Natural gas storage needs in the wider region are expected to significantly increase once deposits in Israel and Cyprus are fully developed for production. The scheduled launch of the TAP (Trans Adriatic Pipeline) project in 2020 also elevates the role to be played by the underground natural gas storage facility as no other storage facility exists along the pipeline’s route. Just one natural gas storage facility operates in the wider area, in Chiren, Bulgaria, not on the TAP route, but its storage and supply capacities are limited.

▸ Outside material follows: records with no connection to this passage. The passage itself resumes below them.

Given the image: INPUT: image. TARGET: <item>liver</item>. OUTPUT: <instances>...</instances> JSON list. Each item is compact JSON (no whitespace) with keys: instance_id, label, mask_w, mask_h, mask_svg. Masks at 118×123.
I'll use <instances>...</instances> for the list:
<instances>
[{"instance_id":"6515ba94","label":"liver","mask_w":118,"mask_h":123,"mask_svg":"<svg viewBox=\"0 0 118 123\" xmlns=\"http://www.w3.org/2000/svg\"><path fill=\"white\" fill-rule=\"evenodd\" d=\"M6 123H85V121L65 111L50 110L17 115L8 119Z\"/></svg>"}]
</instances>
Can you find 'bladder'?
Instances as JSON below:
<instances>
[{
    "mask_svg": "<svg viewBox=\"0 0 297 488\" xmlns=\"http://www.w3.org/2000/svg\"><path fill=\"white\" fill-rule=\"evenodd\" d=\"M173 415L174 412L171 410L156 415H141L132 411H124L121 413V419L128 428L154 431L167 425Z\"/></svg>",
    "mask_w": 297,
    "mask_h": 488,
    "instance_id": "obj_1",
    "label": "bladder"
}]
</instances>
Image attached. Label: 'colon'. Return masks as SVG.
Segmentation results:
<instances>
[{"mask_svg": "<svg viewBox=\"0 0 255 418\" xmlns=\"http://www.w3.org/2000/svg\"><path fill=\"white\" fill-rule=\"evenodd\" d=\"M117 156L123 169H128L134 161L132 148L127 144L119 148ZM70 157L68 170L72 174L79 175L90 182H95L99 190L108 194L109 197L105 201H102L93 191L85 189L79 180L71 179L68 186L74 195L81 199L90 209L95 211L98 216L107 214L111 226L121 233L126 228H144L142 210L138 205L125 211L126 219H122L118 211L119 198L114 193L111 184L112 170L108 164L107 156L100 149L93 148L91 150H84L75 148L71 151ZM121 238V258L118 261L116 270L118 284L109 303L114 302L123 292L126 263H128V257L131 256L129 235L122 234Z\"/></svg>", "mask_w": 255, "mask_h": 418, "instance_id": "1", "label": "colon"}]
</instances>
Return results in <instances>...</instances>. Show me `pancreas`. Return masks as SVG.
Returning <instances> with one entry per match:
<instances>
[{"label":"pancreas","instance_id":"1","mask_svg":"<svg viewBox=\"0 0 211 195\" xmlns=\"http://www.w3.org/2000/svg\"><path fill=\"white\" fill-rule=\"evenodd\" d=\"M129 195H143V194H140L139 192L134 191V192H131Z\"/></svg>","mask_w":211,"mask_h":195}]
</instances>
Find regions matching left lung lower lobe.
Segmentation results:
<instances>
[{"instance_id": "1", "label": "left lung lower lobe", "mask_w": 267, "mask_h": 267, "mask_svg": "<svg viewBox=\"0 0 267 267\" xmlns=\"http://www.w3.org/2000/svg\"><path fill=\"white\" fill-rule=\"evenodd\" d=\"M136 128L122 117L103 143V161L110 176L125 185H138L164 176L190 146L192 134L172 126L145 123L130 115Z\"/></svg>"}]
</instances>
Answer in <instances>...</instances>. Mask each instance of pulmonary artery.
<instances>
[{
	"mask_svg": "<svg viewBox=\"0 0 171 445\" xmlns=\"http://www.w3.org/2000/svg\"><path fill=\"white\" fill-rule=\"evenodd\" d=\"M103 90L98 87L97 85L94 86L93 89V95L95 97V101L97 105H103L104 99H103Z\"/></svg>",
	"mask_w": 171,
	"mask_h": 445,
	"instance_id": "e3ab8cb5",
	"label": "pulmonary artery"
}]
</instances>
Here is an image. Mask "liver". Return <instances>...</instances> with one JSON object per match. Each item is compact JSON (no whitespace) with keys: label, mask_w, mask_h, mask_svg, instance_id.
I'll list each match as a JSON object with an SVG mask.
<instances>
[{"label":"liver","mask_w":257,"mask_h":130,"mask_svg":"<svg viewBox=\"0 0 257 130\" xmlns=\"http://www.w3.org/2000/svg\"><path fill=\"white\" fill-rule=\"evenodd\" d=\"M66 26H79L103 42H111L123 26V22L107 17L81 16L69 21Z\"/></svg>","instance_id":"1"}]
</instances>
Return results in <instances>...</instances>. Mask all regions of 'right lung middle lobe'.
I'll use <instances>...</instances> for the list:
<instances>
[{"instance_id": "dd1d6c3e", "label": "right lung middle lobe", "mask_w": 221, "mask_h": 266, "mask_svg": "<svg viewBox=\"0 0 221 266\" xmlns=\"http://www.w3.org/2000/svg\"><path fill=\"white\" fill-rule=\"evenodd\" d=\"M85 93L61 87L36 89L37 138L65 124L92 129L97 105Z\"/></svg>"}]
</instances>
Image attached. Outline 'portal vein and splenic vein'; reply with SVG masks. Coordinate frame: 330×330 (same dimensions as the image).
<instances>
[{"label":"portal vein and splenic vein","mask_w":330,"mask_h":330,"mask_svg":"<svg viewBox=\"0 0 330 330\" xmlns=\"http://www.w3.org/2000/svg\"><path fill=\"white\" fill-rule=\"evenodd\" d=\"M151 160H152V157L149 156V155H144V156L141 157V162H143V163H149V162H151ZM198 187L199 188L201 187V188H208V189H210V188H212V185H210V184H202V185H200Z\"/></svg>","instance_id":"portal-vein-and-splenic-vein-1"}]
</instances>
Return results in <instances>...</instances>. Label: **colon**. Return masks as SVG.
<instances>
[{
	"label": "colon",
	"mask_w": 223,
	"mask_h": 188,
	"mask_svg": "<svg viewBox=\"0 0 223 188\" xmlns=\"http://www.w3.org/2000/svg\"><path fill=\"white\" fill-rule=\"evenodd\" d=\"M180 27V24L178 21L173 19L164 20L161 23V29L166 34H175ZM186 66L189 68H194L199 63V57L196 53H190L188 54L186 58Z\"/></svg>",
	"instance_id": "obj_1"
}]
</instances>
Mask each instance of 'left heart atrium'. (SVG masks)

The Europea Union, seeking to bolster supply security, supports the development of such projects. The Gulf of Kavala deposit’s prospective conversion into an underground natural gas storage facility was initially classified as a Project of Common Interest (PCI), a status ensuring EU funding, but was removed from the list last year as the project had remained stagnant.
The depleted natural gas deposit is controlled by Energean Oil & Gas, which holds licenses for deposits in the wider area. The company’s operating license was granted a further two-year extension last November. Otherwise, the Greek State would have needed to find funds to protect and maintain the facility.
The prospect of converting the depleted natural gas deposit in the Gulf of Kavala into an underground natural gas storage facility had been examined in 2011 by Energean – according to company officials it remains interested – the Greek State, as well as DESFA, the natural gas grid operator. At the end of 2011, the national asset was transferred to TAIPED for privatization through an international tender. However, this procedure never got off the ground despite an interest expressed by Edison and Energean.
The underground natural gas storage facility’s development would offer a capacity of roughly 500 million cubic meters, which would greatly upgrade energy security in Greece.